04 July 2011

Study finds Type 1 diabetics' life span increases

Those with type 1 diabetes historically faced a shortened life expectancy. But those diagnosed since 1965 can expect a near normal life span, a University of Pittsburgh Graduate School of Public Health study concludes.

The study led by Trevor J. Orchard, a professor of epidemiology, pediatrics and medicine, found that people diagnosed with type 1 between 1965 and 1980 had a life expectancy of 68.8 years. The general population's is about 73.

That marked a 15-year increase in life expectancy over the 53.4 life expectancy of those diagnosed between 1950 and 1964. Over that same period, the general population's life expectancy rose by less than a year.
The results were presented during the 71st Scientific Sessions of the American Diabetes Association in San Diego, Calif.

Orchard said the findings surprised him and his research team.
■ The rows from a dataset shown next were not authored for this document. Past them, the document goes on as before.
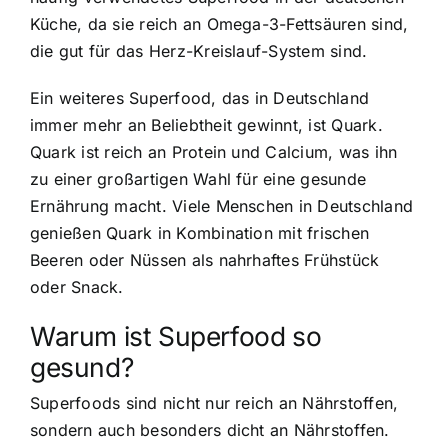
Küche, da sie reich an Omega-3-Fettsäuren sind,
die gut für das Herz-Kreislauf-System sind.
Ein weiteres Superfood, das in Deutschland
immer mehr an Beliebtheit gewinnt, ist Quark.
Quark ist reich an Protein und Calcium, was ihn
zu einer großartigen Wahl für eine gesunde
Ernährung macht. Viele Menschen in Deutschland
genießen Quark in Kombination mit frischen
Beeren oder Nüssen als nahrhaftes Frühstück
oder Snack.
Warum ist Superfood so
gesund?
Superfoods sind nicht nur reich an Nährstoffen
,
sondern auch besonders dicht an Nährstoffen.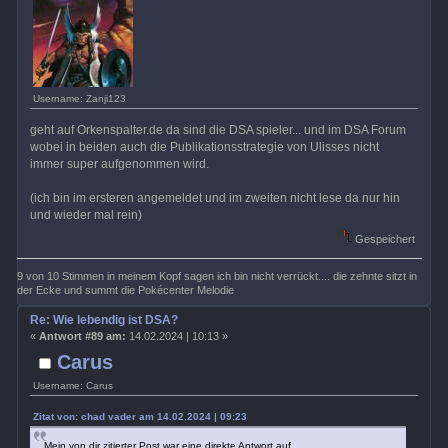
Username: Zanji123
geht auf Orkenspalter.de da sind die DSA spieler... und im DSA Forum
wobei in beiden auch die Publikationsstrategie von Ulisses nicht
immer super aufgenommen wird.
(ich bin im ersteren angemeldet und im zweiten nicht lese da nur hin
und wieder mal rein)
Gespeichert
9 von 10 Stimmen in meinem Kopf sagen ich bin nicht verrückt.... die zehnte sitzt in
der Ecke und summt die Pokécenter Melodie
Re: Wie lebendig ist DSA?
«
Antwort #89 am:
14.02.2024 | 10:13 »
Carus
Username: Carus
Zitat von: chad vader am 14.02.2024 | 09:23
Mein von dir zitierter Post war eine direkte Antwort auf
It also might surprise those with the disease who are often told to expect a shortened life span, especially if they do not take pains to control the disease. Its onset usually occurs in childhood.
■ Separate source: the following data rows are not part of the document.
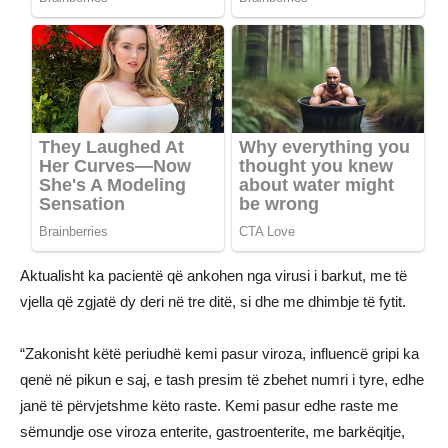
Aktualisht ka pacientë që ankohen nga virusi i barkut, me të
vjella që zgjatë dy deri në tre ditë, si dhe me dhimbje të fytit.
“Zakonisht këtë periudhë kemi pasur viroza, influencë gripi ka
qenë në pikun e saj, e tash presim të zbehet numri i tyre, edhe
janë të përvjetshme këto raste. Kemi pasur edhe raste me
sëmundje ose viroza enterite, gastroenterite, me barkëqitje,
Nearly 1 million Americans have type 1 diabetes, an autoimmune disease that destroys the insulin-producing beta cells in the pancreas. Insulin is the hormone that allows blood glucose to enter cells to be used as energy. Type 1 usually is treated with insulin injections, dietary restrictions and regular monitoring of blood-glucose levels.

The Pitt study involved participants in the Pittsburgh Epidemiology of Diabetes Complications study — a long-term perspective of childhood-onset type 1 diabetes that began in 1986. Participants had to be diagnosed with diabetes between 1950 and 1980.

While mortality rates from type 1 diabetes have improved over the years, Orchard said, estimates of life expectancy were lacking, prompting his team's effort to estimate all-cause mortality and translate those results into life-expectancy rates.

He said the study should be used to provide insurance companies with more accurate assessments of life-expectancy rates for type 1, which in turn should help to reduce life insurance premiums.
"The vast majority of people with type 1 diabetes can look forward to a normal life expectancy. That's the big news here," Orchard said.